First, in terms of mito threshold I would be cautious with stringent or "typical" values for mito cutoffs. It may be the case that a specific treatment, genotype, disease, etc may cause changes in mito % between samples that may actually be relevant information. So I tend to actually be fairly liberal and base my cutoff based on what distribution looks like for each dataset as a whole across all samples.

Second, is that I think you have to be careful with statistical based approaches (sd or mad) for finding cutoff values depending on the dataset. If you are working with dataset of same cell type or very similar cell types than this approach may be fine but it does not work well for datasets with cell types that have large variance between each other.

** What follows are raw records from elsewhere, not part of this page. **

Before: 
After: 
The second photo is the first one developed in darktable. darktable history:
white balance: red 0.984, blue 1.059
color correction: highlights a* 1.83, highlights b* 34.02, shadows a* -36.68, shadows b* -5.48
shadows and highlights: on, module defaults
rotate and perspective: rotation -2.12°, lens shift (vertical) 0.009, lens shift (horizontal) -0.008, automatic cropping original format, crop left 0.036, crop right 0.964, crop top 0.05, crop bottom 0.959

Here is example: snRNAseq of human brain, 10X V3 data, Seurat for import, filtering, and plotting and LIGER for analysis and clustering. I calculated the sd as in code above when the data was first imported and then plotted that value on my final analysis data which was filtered with my own thresholds. example_data

The two plots below are either grouped by sample or by cell type. You can see while the cutoff may seem ok (although still little low) when grouped by sample, when you look at where that cutoff falls grouped by cell type it is an entirely different story. The cutoff actually falls nearly in the middle of the excitatory neuron distribution and if I had threshold there in the beginning I would have lost a ton of those cells and some inhibitory neurons although all the other cell types in the dataset would have been fine. The same obviously applies to low cutoffs as well. In addition to cell type differences this could also come into play again with changes that occur as result of treatment, genotype, disease, etc.

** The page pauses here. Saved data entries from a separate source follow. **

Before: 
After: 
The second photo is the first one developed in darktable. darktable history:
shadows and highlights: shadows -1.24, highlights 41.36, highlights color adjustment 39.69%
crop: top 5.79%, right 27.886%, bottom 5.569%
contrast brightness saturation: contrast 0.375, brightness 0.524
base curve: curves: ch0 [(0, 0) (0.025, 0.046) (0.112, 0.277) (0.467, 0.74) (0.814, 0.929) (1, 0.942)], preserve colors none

I think this is mainly one of those things where there isn't a one size fits all unfortunately and it's probably combination of subjective and objective decisions in dataset specific way that is best.

Hope this helps! Best, Sam

satijalab commented 4 years ago

I'll agree with Sam that while sample-specific thresholding is fine, its not easy to think of a fool-proof automated way to set these thresholds. Its one of thorny issues that does unfortunately involve care and exploration of each individual datasets. Automated solutions (like +/- 2 SD) usually return reasonable levels, but there are potential caveats.